INSTRUCTIONS FOR THE TASK: Give the lines below again exactly, starting with the line that holds "#### I have also" and going on through the line that holds "I am an IST student".

[Stored data entries]

↓

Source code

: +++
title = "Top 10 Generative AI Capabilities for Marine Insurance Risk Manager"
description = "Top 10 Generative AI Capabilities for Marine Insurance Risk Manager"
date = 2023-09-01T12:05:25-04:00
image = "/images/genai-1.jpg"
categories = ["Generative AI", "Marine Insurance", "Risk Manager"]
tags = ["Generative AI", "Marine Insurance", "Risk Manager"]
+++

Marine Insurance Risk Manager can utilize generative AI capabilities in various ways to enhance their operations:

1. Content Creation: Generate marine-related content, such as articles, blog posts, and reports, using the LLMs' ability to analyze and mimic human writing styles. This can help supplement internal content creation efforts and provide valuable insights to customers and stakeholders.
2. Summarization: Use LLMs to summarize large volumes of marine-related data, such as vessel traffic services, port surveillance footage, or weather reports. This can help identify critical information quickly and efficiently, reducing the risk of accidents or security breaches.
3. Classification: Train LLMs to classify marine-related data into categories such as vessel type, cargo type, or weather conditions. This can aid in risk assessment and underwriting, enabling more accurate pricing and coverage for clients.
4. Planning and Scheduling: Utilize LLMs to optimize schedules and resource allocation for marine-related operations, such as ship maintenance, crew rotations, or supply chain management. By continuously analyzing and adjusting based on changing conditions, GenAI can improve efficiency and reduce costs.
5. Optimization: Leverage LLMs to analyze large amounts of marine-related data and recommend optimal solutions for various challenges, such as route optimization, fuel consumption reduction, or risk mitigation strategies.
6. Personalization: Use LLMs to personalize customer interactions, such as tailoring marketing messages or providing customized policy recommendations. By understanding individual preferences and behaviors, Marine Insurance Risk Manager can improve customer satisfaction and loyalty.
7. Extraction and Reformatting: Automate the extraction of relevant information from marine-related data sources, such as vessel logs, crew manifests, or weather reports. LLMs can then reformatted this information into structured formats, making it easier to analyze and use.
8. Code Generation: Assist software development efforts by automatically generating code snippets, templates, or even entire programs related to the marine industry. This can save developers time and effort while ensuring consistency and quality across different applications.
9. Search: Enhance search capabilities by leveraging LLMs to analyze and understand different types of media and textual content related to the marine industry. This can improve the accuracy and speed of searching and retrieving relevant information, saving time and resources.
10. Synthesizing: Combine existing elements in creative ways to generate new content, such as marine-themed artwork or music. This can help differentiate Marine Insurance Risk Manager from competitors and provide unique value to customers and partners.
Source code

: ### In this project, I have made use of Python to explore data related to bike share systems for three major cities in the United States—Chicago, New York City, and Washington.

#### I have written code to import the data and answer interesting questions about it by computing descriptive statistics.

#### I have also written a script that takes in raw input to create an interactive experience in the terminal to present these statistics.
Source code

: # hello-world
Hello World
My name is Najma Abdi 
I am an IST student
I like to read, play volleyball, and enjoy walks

↑

ANSWER BOX:
#### I have also written a script that takes in raw input to create an interactive experience in the terminal to present these statistics.
Source code

: # hello-world
Hello World
My name is Najma Abdi 
I am an IST student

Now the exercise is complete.